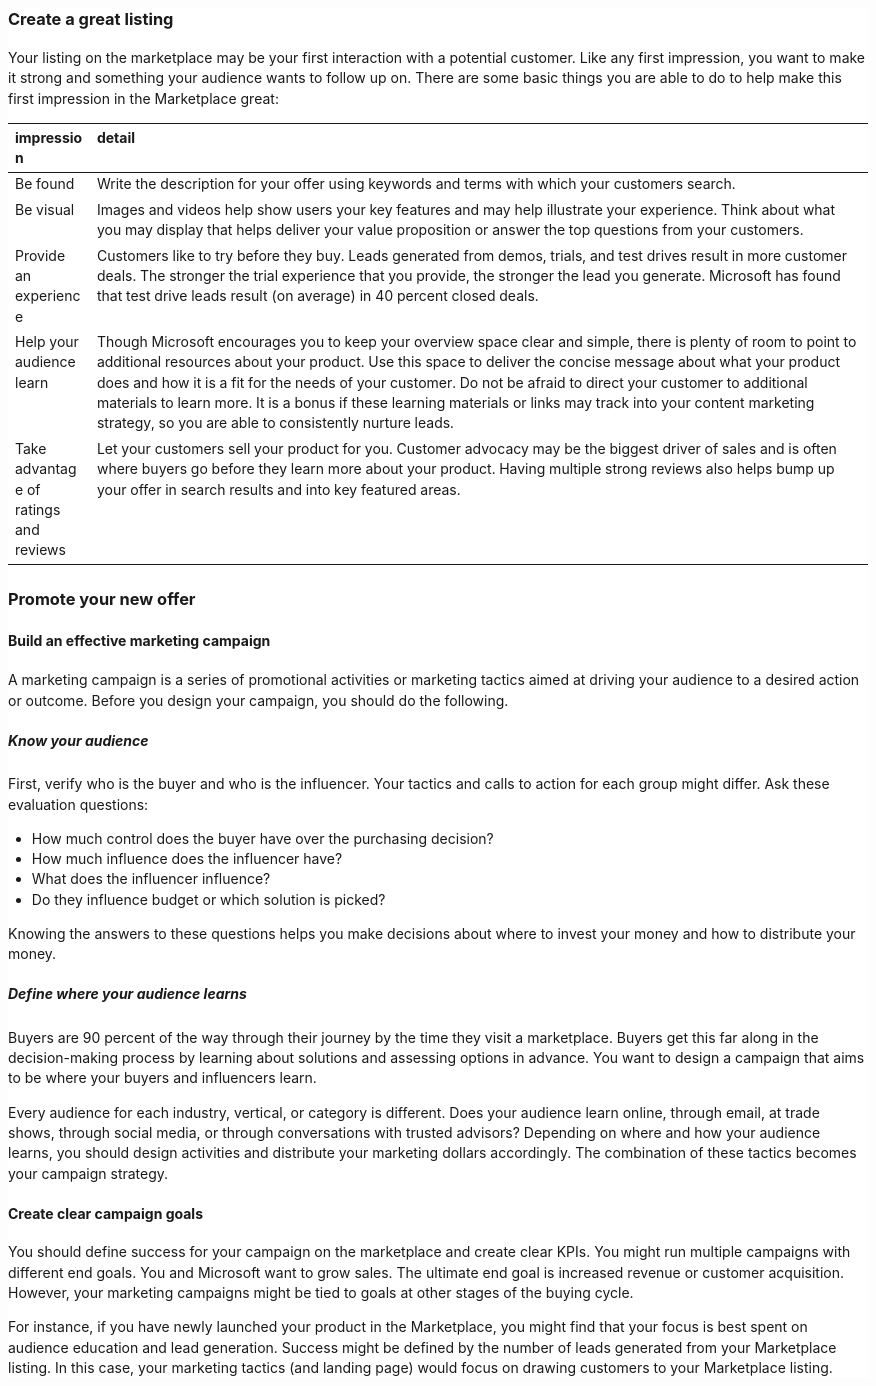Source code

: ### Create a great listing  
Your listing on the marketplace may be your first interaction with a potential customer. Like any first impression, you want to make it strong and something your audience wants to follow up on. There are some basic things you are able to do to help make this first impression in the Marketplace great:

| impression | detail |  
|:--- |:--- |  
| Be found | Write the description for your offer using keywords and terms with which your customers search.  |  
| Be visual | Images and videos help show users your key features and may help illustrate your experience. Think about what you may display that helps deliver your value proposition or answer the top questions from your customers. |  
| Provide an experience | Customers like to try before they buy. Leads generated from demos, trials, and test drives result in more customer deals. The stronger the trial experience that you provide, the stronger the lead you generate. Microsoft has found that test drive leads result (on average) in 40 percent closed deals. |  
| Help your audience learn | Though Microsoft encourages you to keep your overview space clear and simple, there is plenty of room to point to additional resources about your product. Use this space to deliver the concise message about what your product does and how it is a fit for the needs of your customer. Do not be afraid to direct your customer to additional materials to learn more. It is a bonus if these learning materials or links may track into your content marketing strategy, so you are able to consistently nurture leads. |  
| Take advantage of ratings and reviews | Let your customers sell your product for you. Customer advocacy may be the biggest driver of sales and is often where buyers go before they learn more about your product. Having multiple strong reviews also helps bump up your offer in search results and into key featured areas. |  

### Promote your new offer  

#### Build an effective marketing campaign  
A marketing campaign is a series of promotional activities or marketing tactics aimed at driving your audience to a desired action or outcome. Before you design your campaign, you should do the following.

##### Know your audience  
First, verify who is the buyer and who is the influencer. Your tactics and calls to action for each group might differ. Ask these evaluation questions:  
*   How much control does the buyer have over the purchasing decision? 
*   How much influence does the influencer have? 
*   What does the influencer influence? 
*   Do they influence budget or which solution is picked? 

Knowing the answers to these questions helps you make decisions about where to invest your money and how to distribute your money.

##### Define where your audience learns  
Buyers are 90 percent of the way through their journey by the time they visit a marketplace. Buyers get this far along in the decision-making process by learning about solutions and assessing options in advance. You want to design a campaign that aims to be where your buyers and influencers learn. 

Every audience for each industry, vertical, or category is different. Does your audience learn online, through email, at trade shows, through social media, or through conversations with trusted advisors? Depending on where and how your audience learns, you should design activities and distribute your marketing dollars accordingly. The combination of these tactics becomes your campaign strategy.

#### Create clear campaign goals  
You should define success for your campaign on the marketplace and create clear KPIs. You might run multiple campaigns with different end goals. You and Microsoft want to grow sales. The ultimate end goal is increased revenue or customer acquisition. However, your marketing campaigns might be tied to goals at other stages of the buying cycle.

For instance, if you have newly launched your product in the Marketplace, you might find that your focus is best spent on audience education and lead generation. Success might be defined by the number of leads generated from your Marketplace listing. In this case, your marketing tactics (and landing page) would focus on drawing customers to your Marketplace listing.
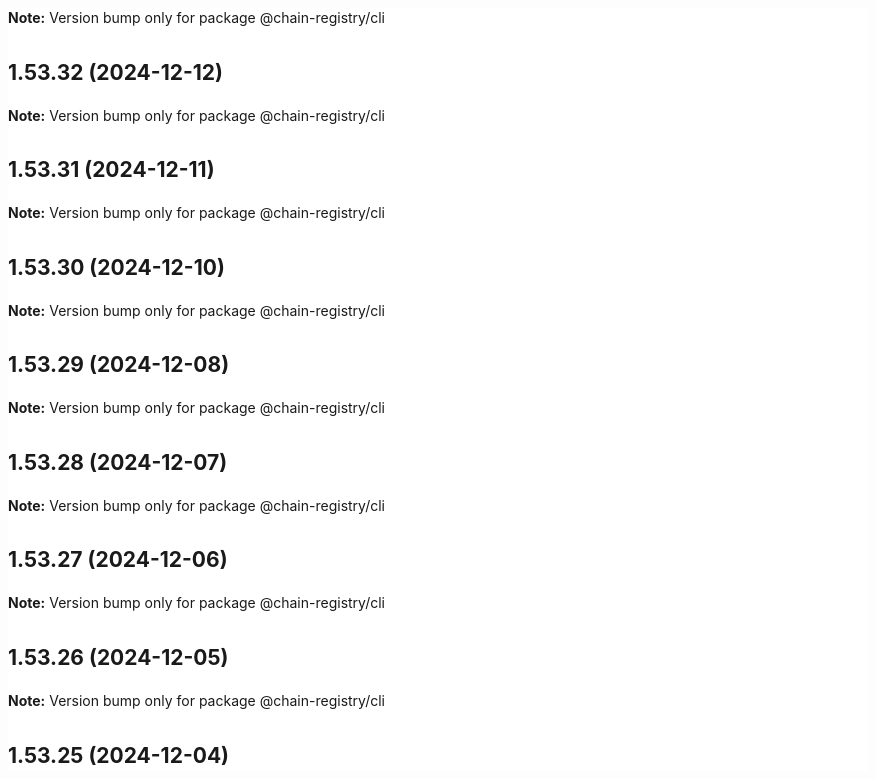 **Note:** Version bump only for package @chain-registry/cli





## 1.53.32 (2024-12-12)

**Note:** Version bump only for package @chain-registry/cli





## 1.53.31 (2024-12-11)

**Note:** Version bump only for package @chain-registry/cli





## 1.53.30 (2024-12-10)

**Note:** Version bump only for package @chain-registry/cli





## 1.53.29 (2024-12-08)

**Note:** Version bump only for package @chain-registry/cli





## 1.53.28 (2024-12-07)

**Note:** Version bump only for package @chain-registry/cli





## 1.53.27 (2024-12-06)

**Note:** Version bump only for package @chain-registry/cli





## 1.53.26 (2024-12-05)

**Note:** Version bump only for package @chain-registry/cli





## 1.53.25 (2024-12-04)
....
WHAT YOU NEED TO DO »
Filter the records, keeping only lines that contain "impression", and show those lines.

WRITTEN REPLY »
Your listing on the marketplace may be your first interaction with a potential customer. Like any first impression, you want to make it strong and something your audience wants to follow up on. There are some basic things you are able to do to help make this first impression in the Marketplace great:
| impression | detail |  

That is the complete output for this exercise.